Additional musicians
- Malin Anneteg – vocals (7)
- Gavin Friday – vocals (12)
- Gordon Gano – vocals (10)
- Debbie Harry – vocals (3, 9)
- Richard Hell – vocals (4)
- Michael Hutchence – vocals (2)
- Ed Kowalczyk – vocals (8)
- Paul "Kermit" Leverage – additional vocals (6)
- Abdou M'Boup – percussion (2, 4)
- Maria McKee – vocals, guitar, and synthesizer (5)
- T. Blast Murray – guitar (all tracks)
- Johnette Napolitano – vocals (1, 9), buzz guitar (1), backing vocals (2, 4, 12)
- Lenny Pickett – saxophone and treated bamboo flute (2)
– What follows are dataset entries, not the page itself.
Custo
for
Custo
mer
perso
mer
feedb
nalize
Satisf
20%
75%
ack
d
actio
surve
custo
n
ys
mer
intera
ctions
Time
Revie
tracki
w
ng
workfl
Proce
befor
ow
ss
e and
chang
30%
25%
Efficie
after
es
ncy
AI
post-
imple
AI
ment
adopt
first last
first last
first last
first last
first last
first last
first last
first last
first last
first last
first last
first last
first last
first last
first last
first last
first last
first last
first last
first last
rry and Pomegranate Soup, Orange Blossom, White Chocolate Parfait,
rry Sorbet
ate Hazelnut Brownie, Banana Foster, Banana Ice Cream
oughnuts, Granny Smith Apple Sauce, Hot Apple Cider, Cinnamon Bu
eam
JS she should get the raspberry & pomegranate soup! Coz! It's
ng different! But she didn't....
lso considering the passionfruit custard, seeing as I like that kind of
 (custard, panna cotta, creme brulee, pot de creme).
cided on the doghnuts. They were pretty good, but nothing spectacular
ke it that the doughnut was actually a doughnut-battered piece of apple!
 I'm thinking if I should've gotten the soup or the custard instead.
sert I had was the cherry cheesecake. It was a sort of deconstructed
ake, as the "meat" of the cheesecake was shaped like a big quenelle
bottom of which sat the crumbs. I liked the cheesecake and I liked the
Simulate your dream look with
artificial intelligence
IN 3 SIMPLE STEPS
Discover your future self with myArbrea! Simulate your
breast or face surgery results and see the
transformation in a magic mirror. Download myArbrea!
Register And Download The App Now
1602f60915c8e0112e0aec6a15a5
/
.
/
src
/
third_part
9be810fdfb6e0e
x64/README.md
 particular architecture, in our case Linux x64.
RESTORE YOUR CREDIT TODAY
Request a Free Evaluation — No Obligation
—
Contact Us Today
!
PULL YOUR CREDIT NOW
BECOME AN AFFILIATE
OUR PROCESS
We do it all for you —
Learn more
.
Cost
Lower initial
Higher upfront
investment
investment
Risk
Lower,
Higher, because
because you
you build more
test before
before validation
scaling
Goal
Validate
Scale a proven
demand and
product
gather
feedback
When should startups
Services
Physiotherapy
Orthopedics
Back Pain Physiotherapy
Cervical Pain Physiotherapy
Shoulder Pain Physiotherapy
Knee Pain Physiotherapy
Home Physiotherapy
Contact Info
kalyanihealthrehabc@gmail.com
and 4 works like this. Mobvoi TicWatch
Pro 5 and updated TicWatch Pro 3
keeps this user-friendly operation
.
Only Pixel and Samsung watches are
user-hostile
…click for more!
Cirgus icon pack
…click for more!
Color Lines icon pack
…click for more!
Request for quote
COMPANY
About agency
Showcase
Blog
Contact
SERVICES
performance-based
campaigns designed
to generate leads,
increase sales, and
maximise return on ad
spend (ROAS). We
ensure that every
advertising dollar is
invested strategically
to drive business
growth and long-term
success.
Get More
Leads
- Andy Partridge – vocals and whistling (11)
- Shaun Ryder – vocals (6)

Technical personnel
- Chris Frantz – production, arrangement
- Jerry Harrison – production, arrangement
- Tina Weymouth – production, arrangement, cover artwork, design
- Jeff Gibbs – assistant engineering
- Jules Gondar – assistant engineering
- Alex Gordon – engineering
- Femio Hernández – mixing, mixing assistance
- Heungman – photography
- Ted Jensen – mastering
- Tom Lord-Alge – mixing
- Doug McKean – engineering, mixing
- J. C. Ulloa – assistant engineering

==Chart performance==
No Talking, Just Head debuted on the CMJ New Music Monthly Top 75 Alternative Radio Airplay in January 1997 at 43 and peaked at 32 the next month.